**The task**
Give back all of the data exactly as it appears here.

[Transcribed page contents]
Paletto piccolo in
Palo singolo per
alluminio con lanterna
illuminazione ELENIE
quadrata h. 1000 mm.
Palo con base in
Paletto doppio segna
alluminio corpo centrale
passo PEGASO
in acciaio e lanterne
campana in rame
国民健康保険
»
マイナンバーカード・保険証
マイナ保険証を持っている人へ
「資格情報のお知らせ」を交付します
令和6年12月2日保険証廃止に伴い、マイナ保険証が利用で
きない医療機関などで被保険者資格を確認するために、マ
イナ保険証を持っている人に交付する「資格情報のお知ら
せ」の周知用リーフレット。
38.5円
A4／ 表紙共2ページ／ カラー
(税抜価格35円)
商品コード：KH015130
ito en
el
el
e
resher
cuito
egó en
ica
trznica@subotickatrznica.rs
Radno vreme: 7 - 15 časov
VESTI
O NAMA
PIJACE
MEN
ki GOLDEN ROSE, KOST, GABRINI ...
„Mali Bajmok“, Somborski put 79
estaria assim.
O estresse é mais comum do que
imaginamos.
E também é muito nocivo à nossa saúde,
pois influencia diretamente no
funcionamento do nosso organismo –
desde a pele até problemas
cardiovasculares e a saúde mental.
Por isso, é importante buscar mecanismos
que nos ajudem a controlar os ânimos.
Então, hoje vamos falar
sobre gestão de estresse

**Answer**
Paletto piccolo in
Palo singolo per
alluminio con lanterna
illuminazione ELENIE
quadrata h. 1000 mm.
Palo con base in
Paletto doppio segna
alluminio corpo centrale
passo PEGASO
in acciaio e lanterne
campana in rame
国民健康保険
»
マイナンバーカード・保険証
マイナ保険証を持っている人へ
「資格情報のお知らせ」を交付します
令和6年12月2日保険証廃止に伴い、マイナ保険証が利用で
きない医療機関などで被保険者資格を確認するために、マ
イナ保険証を持っている人に交付する「資格情報のお知ら
せ」の周知用リーフレット。
38.5円
A4／ 表紙共2ページ／ カラー
(税抜価格35円)
商品コード：KH015130
ito en
el
el
e
resher
cuito
egó en
ica
trznica@subotickatrznica.rs
Radno vreme: 7 - 15 časov
VESTI
O NAMA
PIJACE
MEN
ki GOLDEN ROSE, KOST, GABRINI ...
„Mali Bajmok“, Somborski put 79
estaria assim.
O estresse é mais comum do que
imaginamos.
E também é muito nocivo à nossa saúde,
pois influencia diretamente no
funcionamento do nosso organismo –
desde a pele até problemas
cardiovasculares e a saúde mental.
Por isso, é importante buscar mecanismos
que nos ajudem a controlar os ânimos.
Então, hoje vamos falar
sobre gestão de estresse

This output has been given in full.